Mendengarnya, pria itu menggeser tatapan ke arah Binar, sembari menaikkan alis sebelah kanan. "Kenapa kamu pikir aku engga mau bahas?"
"Anggap aja aku udah terbiasa baca ekspresi dan gerak-gerik orang."
Pria itu mengangkat kedua tangan ke arah dirinya sendiri, untuk menekankan bahwa yang Binar maksud adalah raut wajahnya. "Jadi, sekarang kamu lagi baca ekspresi dan gerak-gerik aku?"
Binar mengangkat kedua bahu.
Lagi, pria itu tertawa. Hanya saja, kali ini terdengar sedikit lebih terang. Jika memang Binar bisa membaca ekspresi seseorang, Eri harus lebih pandai menyembunyikan emosi yang dia rasakan.
"Sebenarnya engga ada yang menarik banget untuk aku ceritain. Jadi, aku juga engga tahu, apa yang mau kamu tahu. Atau, kita bisa pilih topik obrolan lain? Misalnya, bekas luka di kakiku."
"Kenapa aku harus tahu?"
"Karena kamu udah berkali-kali lihat luka itu penasaran."
Jawaban itu mengindikasikan bahwa Binar bukan satu-satunya pengamat dari mereka berdua. "Aku memang penasaran. Tapi, aku lebih penasaran dengan cerita kamu dan Stella." Dia mengembalikan topik ke pembahasan semula. "Setahuku, kalian udah tunangan lebih dari dua tahun, kan?"
"Dua tahun empat bulan."
"Kalian udah tunangan selama itu, kenapa sekarang kamu malah kayak gini?"
"Kayak gini? Maksud kamu, cari pelarian?"
Binar sedikit memiringkan kepalanya. Tatapan dari mata cokelatnya kini penuh dengan rasa ingin tahu. "Iya. Atau mungkin … pelampiasan?"
"Kamu tahu Stella bukan tipe orang yang akan nunggu sampai kami nikah cuma untuk bercinta."
"Aku tahu. Tapi, udah berapa minggu dia di Semarang untuk keperluan kantor?"
"Dua minggu tiga hari."
"Mungkin untuk kamu itu bukan waktu yang sebentar."

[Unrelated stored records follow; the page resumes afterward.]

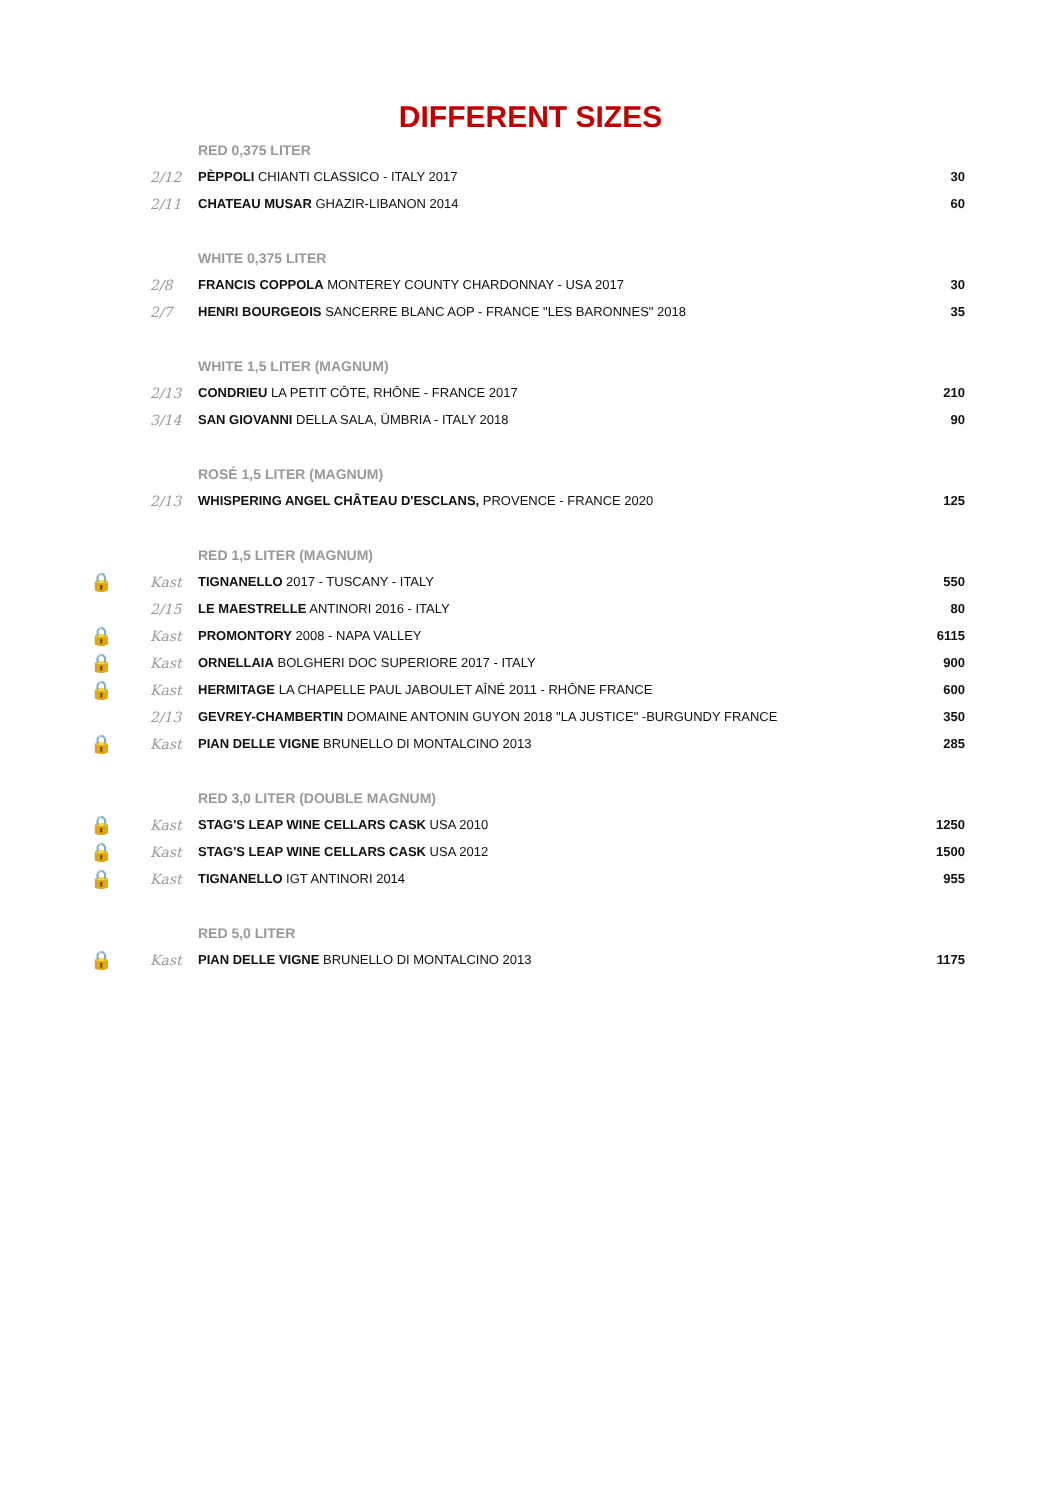DIFFERENT SIZES
| | | RED 0,375 LITER | |
| | 2/12 | PÈPPOLI CHIANTI CLASSICO - ITALY 2017 | 30 |
| | 2/11 | CHATEAU MUSAR GHAZIR-LIBANON 2014 | 60 |
| | | WHITE 0,375 LITER | |
| | 2/8 | FRANCIS COPPOLA MONTEREY COUNTY CHARDONNAY - USA 2017 | 30 |
| | 2/7 | HENRI BOURGEOIS SANCERRE BLANC AOP - FRANCE "LES BARONNES" 2018 | 35 |
| | | WHITE 1,5 LITER (MAGNUM) | |
| | 2/13 | CONDRIEU LA PETIT CÔTE, RHÔNE - FRANCE 2017 | 210 |
| | 3/14 | SAN GIOVANNI DELLA SALA, ÜMBRIA - ITALY 2018 | 90 |
| | | ROSÉ 1,5 LITER (MAGNUM) | |
| | 2/13 | WHISPERING ANGEL CHÂTEAU D'ESCLANS, PROVENCE - FRANCE 2020 | 125 |
| | | RED 1,5 LITER (MAGNUM) | |
| 🔒 | Kast | TIGNANELLO 2017 - TUSCANY - ITALY | 550 |
| | 2/15 | LE MAESTRELLE ANTINORI 2016 - ITALY | 80 |
| 🔒 | Kast | PROMONTORY 2008 - NAPA VALLEY | 6115 |
| 🔒 | Kast | ORNELLAIA BOLGHERI DOC SUPERIORE 2017 - ITALY | 900 |
| 🔒 | Kast | HERMITAGE LA CHAPELLE PAUL JABOULET AÎNÉ 2011 - RHÔNE FRANCE | 600 |
| | 2/13 | GEVREY-CHAMBERTIN DOMAINE ANTONIN GUYON 2018 "LA JUSTICE" -BURGUNDY FRANCE | 350 |
| 🔒 | Kast | PIAN DELLE VIGNE BRUNELLO DI MONTALCINO 2013 | 285 |
| | | RED 3,0 LITER (DOUBLE MAGNUM) | |
| 🔒 | Kast | STAG'S LEAP WINE CELLARS CASK USA 2010 | 1250 |
| 🔒 | Kast | STAG'S LEAP WINE CELLARS CASK USA 2012 | 1500 |
| 🔒 | Kast | TIGNANELLO IGT ANTINORI 2014 | 955 |
| | | RED 5,0 LITER | |
| 🔒 | Kast | PIAN DELLE VIGNE BRUNELLO DI MONTALCINO 2013 | 1175 |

Kali ini Eri benar-benar diam. Sorot matanya jelas menunjukkan bahwa perbincangan ini amat tidak menyenangkan. Bahkan Binar sendiri merasa kalau dia berada di posisi Eri, mungkin dia akan merasakan hal yang sama. Karena setiap kalimat yang terucap seolah sedang berusaha menyudutkan.
"Maaf."
Sang pemilik apartemen melihat lagi ke arah wanita itu. "Maaf? Kenapa?"

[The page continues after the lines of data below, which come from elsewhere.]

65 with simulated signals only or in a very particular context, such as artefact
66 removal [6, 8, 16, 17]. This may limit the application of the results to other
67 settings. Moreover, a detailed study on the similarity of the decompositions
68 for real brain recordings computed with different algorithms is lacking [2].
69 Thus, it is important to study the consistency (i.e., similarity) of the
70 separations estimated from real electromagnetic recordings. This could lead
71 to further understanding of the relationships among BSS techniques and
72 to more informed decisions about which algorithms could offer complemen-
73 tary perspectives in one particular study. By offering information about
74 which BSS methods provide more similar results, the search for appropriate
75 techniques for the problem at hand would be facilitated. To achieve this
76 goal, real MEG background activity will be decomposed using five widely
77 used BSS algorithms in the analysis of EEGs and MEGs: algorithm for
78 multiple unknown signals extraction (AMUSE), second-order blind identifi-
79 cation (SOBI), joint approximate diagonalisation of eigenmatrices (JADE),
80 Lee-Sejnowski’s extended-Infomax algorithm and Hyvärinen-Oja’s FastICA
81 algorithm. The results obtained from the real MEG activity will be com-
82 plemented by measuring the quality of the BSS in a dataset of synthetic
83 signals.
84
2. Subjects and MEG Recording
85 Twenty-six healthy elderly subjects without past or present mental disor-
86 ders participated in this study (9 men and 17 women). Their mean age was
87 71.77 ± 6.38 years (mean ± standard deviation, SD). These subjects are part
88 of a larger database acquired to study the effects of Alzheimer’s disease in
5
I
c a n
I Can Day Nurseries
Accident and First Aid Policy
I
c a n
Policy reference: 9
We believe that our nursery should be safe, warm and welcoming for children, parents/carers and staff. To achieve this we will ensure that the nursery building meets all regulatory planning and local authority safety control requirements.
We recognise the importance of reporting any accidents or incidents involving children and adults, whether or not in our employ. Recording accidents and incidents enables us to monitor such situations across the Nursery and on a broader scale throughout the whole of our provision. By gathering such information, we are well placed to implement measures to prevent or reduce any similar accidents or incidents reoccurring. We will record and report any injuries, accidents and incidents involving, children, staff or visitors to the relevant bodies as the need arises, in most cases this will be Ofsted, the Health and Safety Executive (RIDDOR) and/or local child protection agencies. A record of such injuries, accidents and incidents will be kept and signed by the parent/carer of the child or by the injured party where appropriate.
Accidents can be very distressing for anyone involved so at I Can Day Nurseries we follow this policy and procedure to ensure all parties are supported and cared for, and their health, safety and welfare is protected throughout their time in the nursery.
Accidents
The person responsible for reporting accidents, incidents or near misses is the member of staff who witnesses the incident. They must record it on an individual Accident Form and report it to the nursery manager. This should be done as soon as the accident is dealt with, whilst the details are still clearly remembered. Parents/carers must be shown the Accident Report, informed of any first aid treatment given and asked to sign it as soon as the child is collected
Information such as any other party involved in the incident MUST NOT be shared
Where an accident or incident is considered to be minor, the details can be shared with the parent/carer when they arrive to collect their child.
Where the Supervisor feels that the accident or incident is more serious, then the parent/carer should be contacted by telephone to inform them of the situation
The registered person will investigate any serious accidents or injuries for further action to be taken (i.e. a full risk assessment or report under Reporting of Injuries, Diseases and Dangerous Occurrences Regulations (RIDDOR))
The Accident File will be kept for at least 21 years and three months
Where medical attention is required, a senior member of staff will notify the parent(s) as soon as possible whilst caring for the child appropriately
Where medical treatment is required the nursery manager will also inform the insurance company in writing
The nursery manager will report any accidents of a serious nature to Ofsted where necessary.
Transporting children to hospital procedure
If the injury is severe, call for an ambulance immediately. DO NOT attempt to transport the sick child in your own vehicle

"Aku tahu kamu engga mau bahas ini."
"Aku bukan engga mau bahas, Clare. Tapi, hubunganku dan Stella rasanya terlalu privasi untuk kita obrolin sekarang. Mungkin suatu hari nanti kita akan obrolin ini lagi," ucapnya dengan seulas senyum tipis. "Tapi, sekarang rasanya terlalu cepat untuk obrolin itu semua. Kamu mungkin udah lama kenal Stella. Tapi, aku baru tahu kamu dua hari. Malah menurut versi kamu, pertemuan kita cuma berawal dari pelampiasan."
"Lalu apa kalau bukan pelampiasan?"
Pertanyaan itu sayangnya tidak mendapat respon sama sekali dari lawan bicaranya.

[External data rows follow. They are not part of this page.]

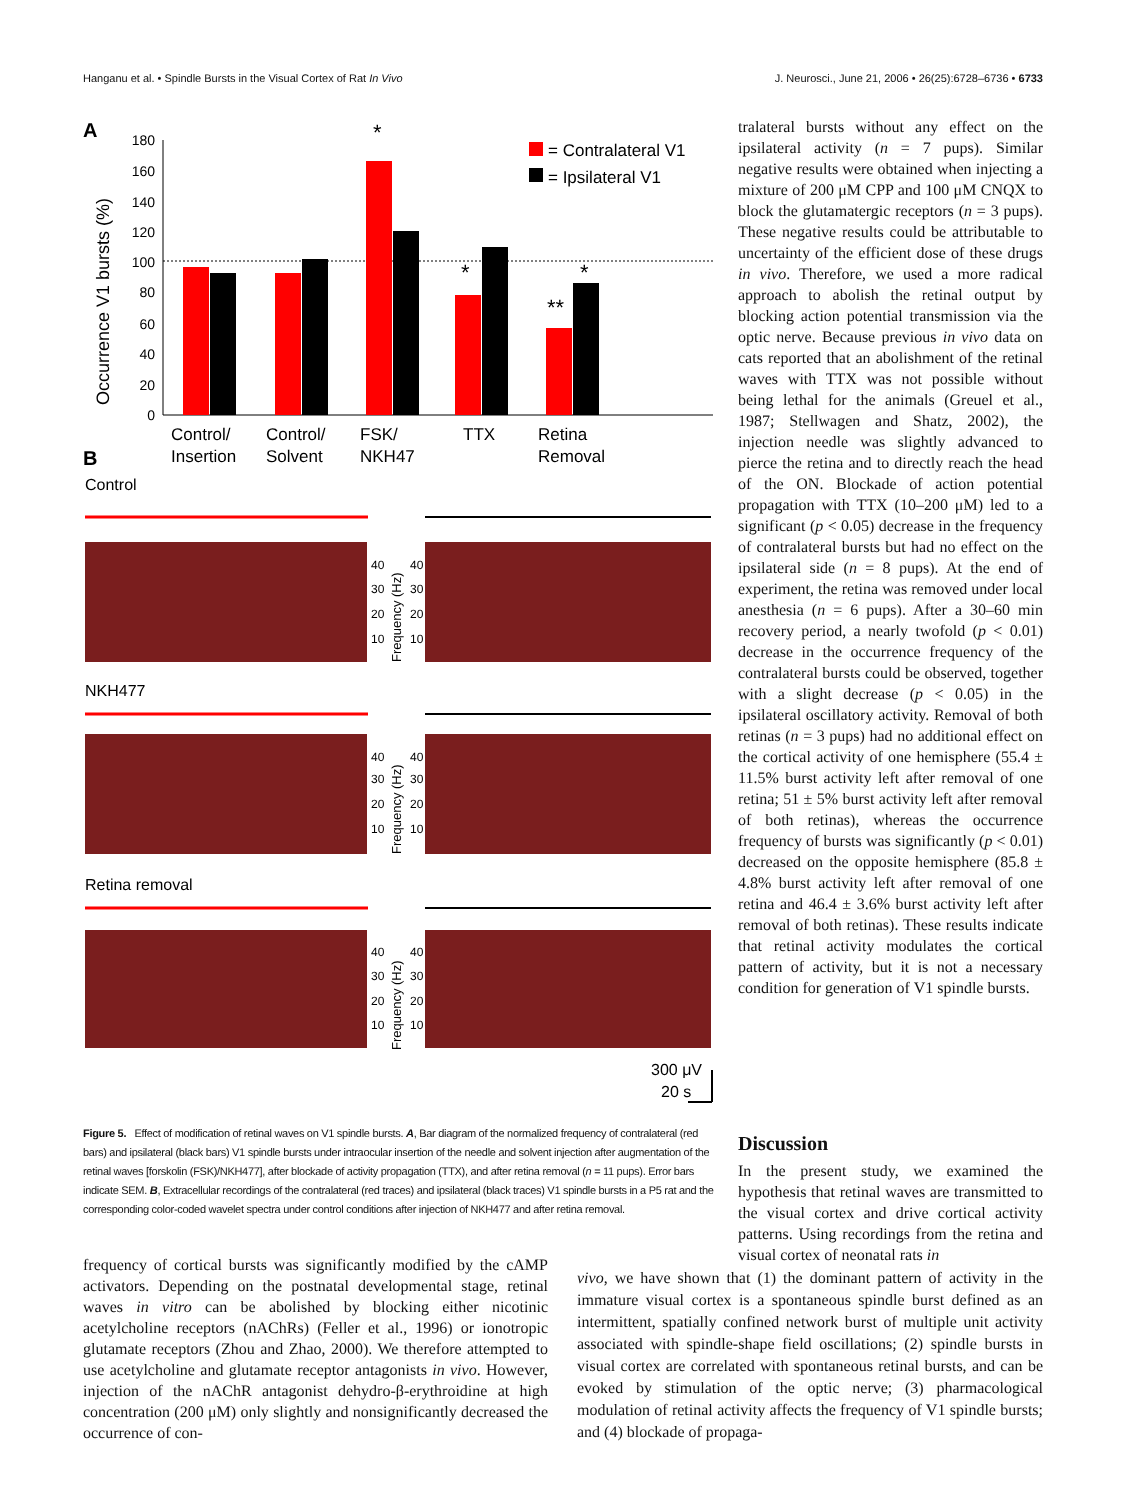Hanganu et al. • Spindle Bursts in the Visual Cortex of Rat In Vivo J. Neurosci., June 21, 2006 • 26(25):6728–6736 • 6733
A
Occurrence V1 bursts (%)
180
160
140
120
100
80
60
40
20
0
*
*
**
*
= Contralateral V1
= Ipsilateral V1
Control/
Insertion
Control/
Solvent
FSK/
NKH47
TTX
Retina
Removal
B
Control
NKH477
Retina removal
40
30
20
10
40
30
20
10
40
30
20
10
40
30
20
10
40
30
20
10
40
30
20
10
Frequency (Hz)
Frequency (Hz)
Frequency (Hz)
300 μV
20 s
Figure 5. Effect of modification of retinal waves on V1 spindle bursts. A, Bar diagram of the normalized frequency of contralateral (red bars) and ipsilateral (black bars) V1 spindle bursts under intraocular insertion of the needle and solvent injection after augmentation of the retinal waves [forskolin (FSK)/NKH477], after blockade of activity propagation (TTX), and after retina removal (n = 11 pups). Error bars indicate SEM. B, Extracellular recordings of the contralateral (red traces) and ipsilateral (black traces) V1 spindle bursts in a P5 rat and the corresponding color-coded wavelet spectra under control conditions after injection of NKH477 and after retina removal.
tralateral bursts without any effect on the ipsilateral activity (n = 7 pups). Similar negative results were obtained when injecting a mixture of 200 μM CPP and 100 μM CNQX to block the glutamatergic receptors (n = 3 pups). These negative results could be attributable to uncertainty of the efficient dose of these drugs in vivo. Therefore, we used a more radical approach to abolish the retinal output by blocking action potential transmission via the optic nerve. Because previous in vivo data on cats reported that an abolishment of the retinal waves with TTX was not possible without being lethal for the animals (Greuel et al., 1987; Stellwagen and Shatz, 2002), the injection needle was slightly advanced to pierce the retina and to directly reach the head of the ON. Blockade of action potential propagation with TTX (10–200 μM) led to a significant (p < 0.05) decrease in the frequency of contralateral bursts but had no effect on the ipsilateral side (n = 8 pups). At the end of experiment, the retina was removed under local anesthesia (n = 6 pups). After a 30–60 min recovery period, a nearly twofold (p < 0.01) decrease in the occurrence frequency of the contralateral bursts could be observed, together with a slight decrease (p < 0.05) in the ipsilateral oscillatory activity. Removal of both retinas (n = 3 pups) had no additional effect on the cortical activity of one hemisphere (55.4 ± 11.5% burst activity left after removal of one retina; 51 ± 5% burst activity left after removal of both retinas), whereas the occurrence frequency of bursts was significantly (p < 0.01) decreased on the opposite hemisphere (85.8 ± 4.8% burst activity left after removal of one retina and 46.4 ± 3.6% burst activity left after removal of both retinas). These results indicate that retinal activity modulates the cortical pattern of activity, but it is not a necessary condition for generation of V1 spindle bursts.
Discussion
In the present study, we examined the hypothesis that retinal waves are transmitted to the visual cortex and drive cortical activity patterns. Using recordings from the retina and visual cortex of neonatal rats in
frequency of cortical bursts was significantly modified by the cAMP activators. Depending on the postnatal developmental stage, retinal waves in vitro can be abolished by blocking either nicotinic acetylcholine receptors (nAChRs) (Feller et al., 1996) or ionotropic glutamate receptors (Zhou and Zhao, 2000). We therefore attempted to use acetylcholine and glutamate receptor antagonists in vivo. However, injection of the nAChR antagonist dehydro-β-erythroidine at high concentration (200 μM) only slightly and nonsignificantly decreased the occurrence of con-
vivo, we have shown that (1) the dominant pattern of activity in the immature visual cortex is a spontaneous spindle burst defined as an intermittent, spatially confined network burst of multiple unit activity associated with spindle-shape field oscillations; (2) spindle bursts in visual cortex are correlated with spontaneous retinal bursts, and can be evoked by stimulation of the optic nerve; (3) pharmacological modulation of retinal activity affects the frequency of V1 spindle bursts; and (4) blockade of propaga-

"Dan … suatu hari nanti? Jadi, kamu berencana untuk sering-sering panggil aku?"
Pria itu mengangguk mantap.
"Kamu tahu tarifku mahal."
"Dan kamu tahu dompetku tebal."
Hening. "Apa semua orang tajir pikirannya sama kayak kamu? Suka hambur-hamburin uang?"
"Semua orang punya cara masing-masing untuk habisin uang mereka."
"Iya, aku tahu. Dan aku engga mempermasalahkan kalau kamu suka habisin uang kamu untuk orang-orang yang bisa disewa kayak aku. Toh, aku juga diuntungin."
"Baru kamu."
Binar menatap seolah tidak benar-benar mendengar apa yang baru saja Eri ucapkan. "Apa kamu bilang barusan?"
"Kamu wanita pertama yang pernah tidur di ranjangku selain Stella."
"Oh … aku merasa terhormat bisa mendapatkan kesempatan yang begitu berharga ini, Tuan Eri."
Sarkasme yang Binar lontarkan malah membuat Eri tertawa. Menutupi begitu banyak hal yang tidak mau dia bicarakan. Menyembunyikan terlalu banyak kenyataan yang belum saatnya naik ke permukaan.
"Anyway, kamu engga usah malu kalau masih mau makan lagi, Clare. Kamu suka pizza itu, kan?"